Москвичи рассказывали, что в декабре в Москве было воздвигнуто, наверно, не меньше тысячи баррикад. Командующий Московским гарнизоном в течение девяти дней не мог подавить восстание силами гарнизона, так как из пятнадцати тысяч солдат только две тысячи оказались надежными, остальные были разоружены и заперты в казармах.

Гриша проходил по Горбатому мосту. На льду по сторонам моста валялись в снегу бревна, чугунные решетки, заборы, афишные тумбы — остатки разрушенных семеновцами баррикад; прошел мимо сгоревших фабрик Шмидта и Мамонтова, мимо закопченных стен спален Прохоровской мануфактуры, глядевших на улицу пустыми глазницами выбитых окон, мимо обгоревших бань Бирюкова.

Выходил на набережную и шел вдоль замерзшей Москвы-реки. Ее намертво сковал лед, и только против электростанции дымилась теплой водой полынья.

Было грустно, что рядом нет Андрея, не с кем поговорить, а откровенничать с незнакомыми было просто опасно. Григорий стал задумчивым, замкнутым, — вероятно, сказывалось и то, что дома почти каждый день мать уговаривала его переменить решение и поступать не в Питерский, а в Московский университет.

— Ну как я тебя отпущу, миленький мой! — причитала она, глядя на него умоляющими глазами. — Там, в Питере, говорят, все время волнения. Студентов бьют и даже в тюрьмы сажают.

Григорий ласково приглаживал на висках у матери белокурые вьющиеся волосы и говорил не то, что думал. Говорил, чтобы успокоить ее:

— Но, мамочка, подумай, там же великолепный состав профессоров! Разве можно сравнить с Московским? Я хочу быть настоящим ученым.

Так он обманывал мать, которую очень любил. Он не мог признаться ей, что Питер влечет его потому, что именно оттуда идут волны, поднимающие на дыбы Россию.
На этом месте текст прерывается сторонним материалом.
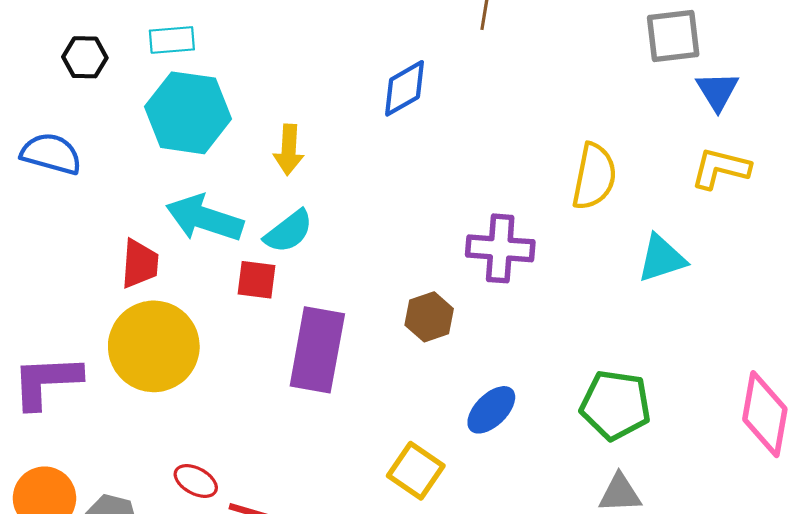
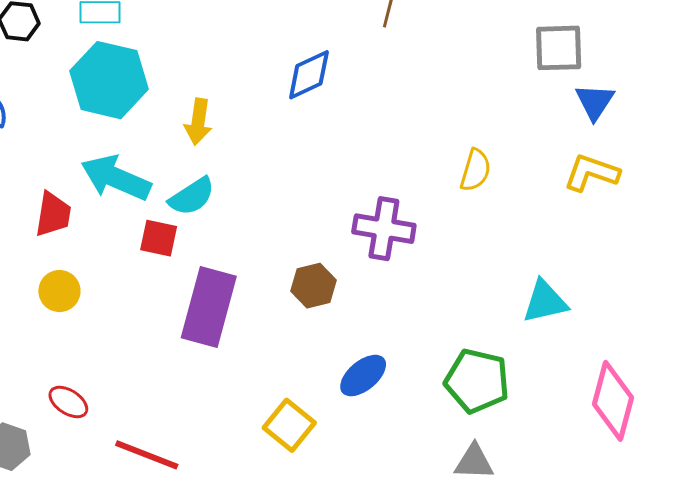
yellow semicircle: (594, 176) -> (475, 170), size x0.7
cyan triangle: (662, 258) -> (545, 302), moved
yellow circle: (154, 346) -> (59, 291), size x0.5
red ellipse: (196, 481) -> (68, 402), moved

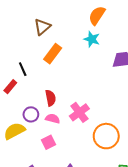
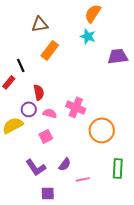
brown triangle: (42, 27) -> (40, 24), turned 30
red semicircle: (51, 98) -> (39, 92), moved
pink cross: (79, 112) -> (76, 107), turned -30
И чтобы не видеть тоскующих маминых глаз, не видеть обеспокоенного отца, все еще улаживавшего свои отношения с банком, Григорий собирал книги и уходил в Румянцевскую библиотеку, где спокойно и хорошо работалось. Необходимые книги всегда оказывались под рукой, хотя надо признаться, что именно обилие книг иногда мешало ему. То вдруг привлекала его история Римской республики с ее узаконенным рабством, то история инквизиции, то он часами не мог оторваться от Гейне, выписывая в записную книжку полюбившиеся строки: «Где ж смена? Кровь течет, слабеет тело; один упал, другие подходи! Но я не побежден: оружье цело; лишь сердце порвалось в моей груди!» Удивительно! Гейне, пролежавший восемь лет в «матрацной могиле» — так он называл свою постель, — еще находил в себе мужество жить и бороться! Или поражала фраза Гюго: «Вот моя голова! Более свободной никогда не рубила тирания». И Григорий бродил по городу с звучащими в глубине души гордыми словами.
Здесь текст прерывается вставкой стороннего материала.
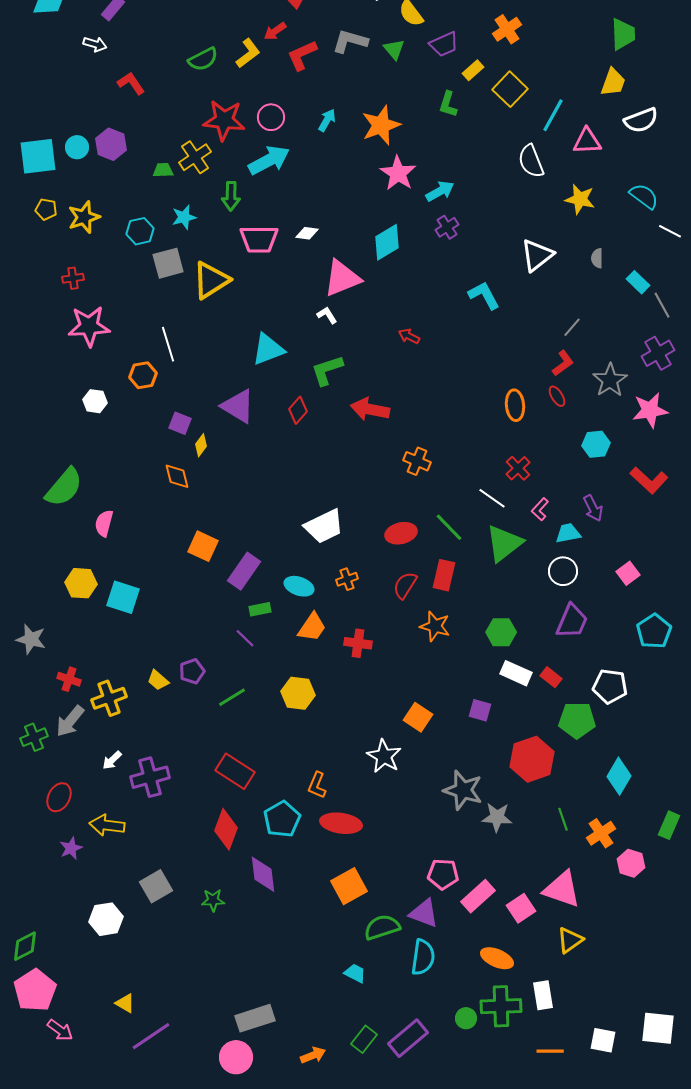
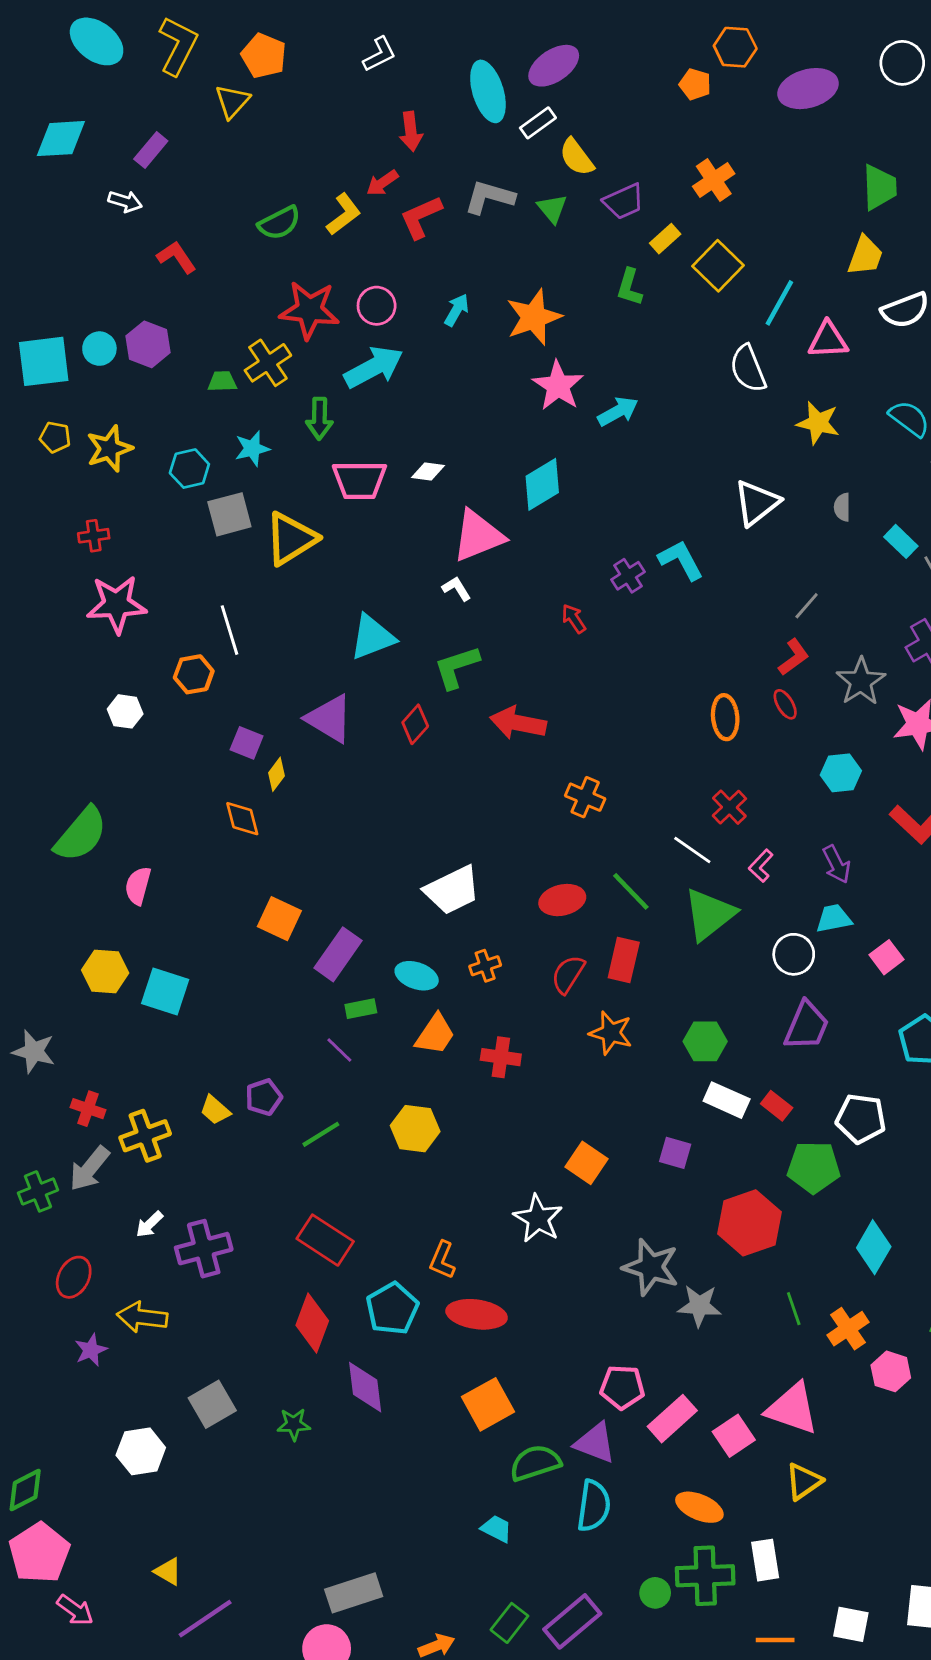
purple cross: (447, 227) -> (628, 576), moved
red arrow: (409, 336) -> (574, 619), turned 30
cyan trapezoid: (568, 533) -> (834, 919), moved

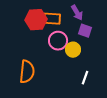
Однажды в ветреный и солнечный день он не спеша шел по одной из улиц, недалеко от завода братьев Бромлей. Накануне звенела капелью оттепель, а за ночь сильно подморозило, и на тротуарах то и дело падали люди. Женщина с кошелкой картошки, переходя улицу, поскользнулась и упала, едва не попав под санки проносившегося мимо лихача.

Лихач промчался, только покосив напряженным, веселым взглядом, а седок в шубе, в каракулевой шапке пирожком даже не оглянулся. Женщина пыталась приподняться, но, громко застонав, снова села на землю. Картошка из ее кошелки рассыпалась, раскатилась по земле.

Григорий бросился помогать, поднял женщину под руку и отвел в сторону, усадил на крыльцо, а сам принялся собирать картошку. Женщина была одета бедно: все изношенное и латаное.

Григорий собрал картошку и подошел к упавшей. У нее было изможденное лицо, но синие глаза смотрели молодо и чисто.

— Спасибо, милый, — сказала она и попыталась встать, но, охнув, опять опустилась на ступени. — Бог мой! Неужто вывихнула? Как же я теперь до дому доползу?

— А вам далеко?

— Да нет, миленький… Вон видишь, красный кирпичный дом? Там и живу.

— Пойдемте, я помогу вам! — Григорий решительно взял соломенную кошелку и, поддерживая женщину под руку и стараясь идти медленнее, повел ее к дому. — А где вы работаете? — спросил он.

— На сладкой каторге.

Он смотрел, не понимая, и женщина, заметив его недоумение, улыбнулась сквозь боль:

— Так мы промеж себя Даниловский сахарный завод зовем.

— И далеко вам ходить?

— На Пресню, милый. А ближе не берут. А если и берут, платят вовсе гроши, одни слезы.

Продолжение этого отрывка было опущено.